Exercise brief: All lines holding the word "APERTURE" should be located in the records and copied.

Extracted information:
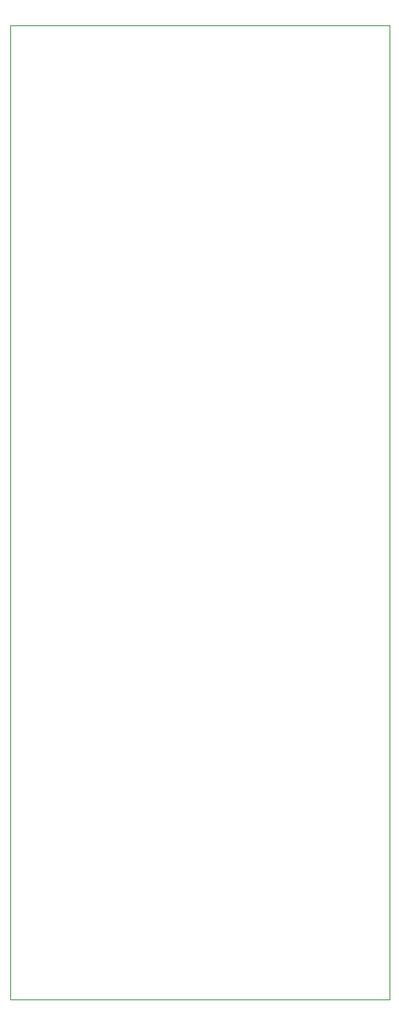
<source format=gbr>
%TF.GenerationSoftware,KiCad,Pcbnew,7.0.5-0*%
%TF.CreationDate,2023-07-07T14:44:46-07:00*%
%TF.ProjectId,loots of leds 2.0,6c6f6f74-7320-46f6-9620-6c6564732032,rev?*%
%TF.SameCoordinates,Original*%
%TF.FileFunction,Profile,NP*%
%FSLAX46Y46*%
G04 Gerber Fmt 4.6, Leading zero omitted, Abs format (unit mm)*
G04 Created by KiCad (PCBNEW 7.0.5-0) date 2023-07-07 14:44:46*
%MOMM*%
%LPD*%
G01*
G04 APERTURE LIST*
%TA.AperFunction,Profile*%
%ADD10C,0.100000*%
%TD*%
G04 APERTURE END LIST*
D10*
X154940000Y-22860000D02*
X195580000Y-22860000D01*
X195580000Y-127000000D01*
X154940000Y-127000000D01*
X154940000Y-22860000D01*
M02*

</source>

Completed task:
G04 APERTURE LIST*
G04 APERTURE END LIST*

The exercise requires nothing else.